Riddle: What test is easy,
fast, reproducible, cheap, can be done in any physician’s office and is a good
predictor of mortality?
Answer: Gait speed.
As the
authors of a short essay in JAMA argue, measuring how quickly a person walks 4
meters at his or her usual walking speed is just such a test. Since
decisions from whether to screen for breast cancer to how tightly to
control diabetes depend on prognosis, a simple way to estimate life-expectancy
is very useful.
Detecting low gait speed
should alert the clinician to think about possible causes: undiagnosed
Parkinson’s disease, unrecognized heart failure, or other potentially treatable
conditions. And monitoring gait speed may prove to be a good way to objectively
assess the response to treatment.
But here's what's so surprising. Nobody
measures gait speed.

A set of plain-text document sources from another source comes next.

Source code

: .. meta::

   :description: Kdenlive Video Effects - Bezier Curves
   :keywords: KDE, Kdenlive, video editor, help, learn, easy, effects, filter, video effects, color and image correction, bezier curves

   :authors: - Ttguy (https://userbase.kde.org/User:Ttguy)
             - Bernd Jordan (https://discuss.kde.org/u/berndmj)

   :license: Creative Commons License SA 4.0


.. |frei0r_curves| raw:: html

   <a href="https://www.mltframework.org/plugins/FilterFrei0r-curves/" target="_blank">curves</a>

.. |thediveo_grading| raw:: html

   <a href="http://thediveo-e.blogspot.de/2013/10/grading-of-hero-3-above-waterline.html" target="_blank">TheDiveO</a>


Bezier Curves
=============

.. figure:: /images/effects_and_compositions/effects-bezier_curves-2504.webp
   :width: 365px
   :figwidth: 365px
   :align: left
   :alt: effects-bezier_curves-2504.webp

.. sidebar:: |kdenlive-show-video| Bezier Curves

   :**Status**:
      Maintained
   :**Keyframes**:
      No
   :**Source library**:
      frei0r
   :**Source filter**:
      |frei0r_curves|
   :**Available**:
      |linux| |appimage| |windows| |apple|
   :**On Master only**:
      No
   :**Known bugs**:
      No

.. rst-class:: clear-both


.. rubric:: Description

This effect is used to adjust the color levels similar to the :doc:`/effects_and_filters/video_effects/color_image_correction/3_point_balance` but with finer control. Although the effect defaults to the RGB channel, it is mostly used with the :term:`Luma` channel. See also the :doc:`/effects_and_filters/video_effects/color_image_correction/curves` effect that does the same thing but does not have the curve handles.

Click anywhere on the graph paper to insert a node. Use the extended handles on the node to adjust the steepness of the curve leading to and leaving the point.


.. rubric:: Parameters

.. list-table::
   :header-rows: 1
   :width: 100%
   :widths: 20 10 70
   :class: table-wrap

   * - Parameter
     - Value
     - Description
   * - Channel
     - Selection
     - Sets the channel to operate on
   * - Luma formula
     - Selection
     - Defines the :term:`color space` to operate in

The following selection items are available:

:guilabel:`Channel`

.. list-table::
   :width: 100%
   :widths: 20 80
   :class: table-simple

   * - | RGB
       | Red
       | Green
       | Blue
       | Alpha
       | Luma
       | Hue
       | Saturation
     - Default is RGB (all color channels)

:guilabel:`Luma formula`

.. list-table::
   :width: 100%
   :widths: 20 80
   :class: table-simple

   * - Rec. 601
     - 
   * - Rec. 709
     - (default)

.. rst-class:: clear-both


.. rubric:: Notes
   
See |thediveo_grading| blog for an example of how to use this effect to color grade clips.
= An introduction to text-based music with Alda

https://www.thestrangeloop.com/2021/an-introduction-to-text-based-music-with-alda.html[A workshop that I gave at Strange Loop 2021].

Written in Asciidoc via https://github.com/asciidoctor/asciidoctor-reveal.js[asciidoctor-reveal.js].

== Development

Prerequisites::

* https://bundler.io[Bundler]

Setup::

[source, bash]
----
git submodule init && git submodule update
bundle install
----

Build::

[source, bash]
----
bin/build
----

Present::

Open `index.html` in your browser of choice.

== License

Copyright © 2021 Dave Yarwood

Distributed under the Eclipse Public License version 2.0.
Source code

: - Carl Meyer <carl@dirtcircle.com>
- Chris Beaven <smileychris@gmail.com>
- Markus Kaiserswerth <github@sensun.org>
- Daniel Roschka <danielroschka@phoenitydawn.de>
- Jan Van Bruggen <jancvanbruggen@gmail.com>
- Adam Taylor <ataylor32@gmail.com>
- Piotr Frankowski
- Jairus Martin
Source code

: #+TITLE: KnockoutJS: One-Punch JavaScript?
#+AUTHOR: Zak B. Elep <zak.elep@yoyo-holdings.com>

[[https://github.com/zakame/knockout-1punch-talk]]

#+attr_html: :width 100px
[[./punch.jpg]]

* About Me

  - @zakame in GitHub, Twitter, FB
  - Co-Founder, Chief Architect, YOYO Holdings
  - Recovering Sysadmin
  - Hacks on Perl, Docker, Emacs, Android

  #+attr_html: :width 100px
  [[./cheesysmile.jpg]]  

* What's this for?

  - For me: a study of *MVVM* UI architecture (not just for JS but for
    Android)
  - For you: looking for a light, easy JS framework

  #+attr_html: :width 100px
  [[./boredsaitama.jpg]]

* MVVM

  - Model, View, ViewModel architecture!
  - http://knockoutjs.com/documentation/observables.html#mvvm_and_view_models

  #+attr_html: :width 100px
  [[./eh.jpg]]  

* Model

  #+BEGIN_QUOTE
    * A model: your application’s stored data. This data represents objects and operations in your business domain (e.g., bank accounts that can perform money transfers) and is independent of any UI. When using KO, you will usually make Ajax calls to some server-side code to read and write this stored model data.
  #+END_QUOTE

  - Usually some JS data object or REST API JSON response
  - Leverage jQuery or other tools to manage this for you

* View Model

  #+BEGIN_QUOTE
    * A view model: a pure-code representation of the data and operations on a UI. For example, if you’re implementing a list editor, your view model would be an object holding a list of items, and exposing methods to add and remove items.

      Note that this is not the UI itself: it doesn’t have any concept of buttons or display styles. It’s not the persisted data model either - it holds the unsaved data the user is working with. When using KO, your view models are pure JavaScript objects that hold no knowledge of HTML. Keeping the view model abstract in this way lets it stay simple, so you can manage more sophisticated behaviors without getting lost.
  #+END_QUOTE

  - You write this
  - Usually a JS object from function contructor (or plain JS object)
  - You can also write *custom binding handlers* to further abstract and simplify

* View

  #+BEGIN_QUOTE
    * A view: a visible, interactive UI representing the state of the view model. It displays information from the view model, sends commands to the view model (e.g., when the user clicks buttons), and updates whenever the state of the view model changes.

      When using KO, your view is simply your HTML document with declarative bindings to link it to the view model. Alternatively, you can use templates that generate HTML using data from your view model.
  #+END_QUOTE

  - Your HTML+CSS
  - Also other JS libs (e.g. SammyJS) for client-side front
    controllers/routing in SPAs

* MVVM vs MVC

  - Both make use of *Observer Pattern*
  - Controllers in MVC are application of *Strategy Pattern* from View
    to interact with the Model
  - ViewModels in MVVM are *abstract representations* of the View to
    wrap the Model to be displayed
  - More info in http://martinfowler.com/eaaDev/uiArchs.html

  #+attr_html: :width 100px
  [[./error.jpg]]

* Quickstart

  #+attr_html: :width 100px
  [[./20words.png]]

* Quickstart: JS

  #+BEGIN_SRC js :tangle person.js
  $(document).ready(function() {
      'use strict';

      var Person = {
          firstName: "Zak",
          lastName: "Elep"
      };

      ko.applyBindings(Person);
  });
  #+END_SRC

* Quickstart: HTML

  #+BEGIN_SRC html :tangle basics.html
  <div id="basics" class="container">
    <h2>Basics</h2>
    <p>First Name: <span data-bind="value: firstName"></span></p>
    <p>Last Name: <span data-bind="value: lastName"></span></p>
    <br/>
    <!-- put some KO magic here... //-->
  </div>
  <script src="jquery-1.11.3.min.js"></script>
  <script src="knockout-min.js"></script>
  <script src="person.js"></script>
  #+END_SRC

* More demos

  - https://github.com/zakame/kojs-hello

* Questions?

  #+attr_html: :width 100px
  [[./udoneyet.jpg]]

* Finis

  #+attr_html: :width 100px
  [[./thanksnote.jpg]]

Open the medical record of any 85 year old patient and you
won’t find gait speed recorded anywhere, though 52% of women over 85 have a
gait speed less than the 0.6 meters/second cutoff that defines “dysmotility” as
do 31% of men over 85.
There’s been a lot of
interest recently in defining “low value medical care,” tests and treatments
for which the ratio between cost and benefit is high. Here’s a high value test,
one where the cost is measured in pennies and the benefit is at least
moderately great. While it seems prudent for doctors to perform less low value care,
maybe it would also be wise to provide more high value care.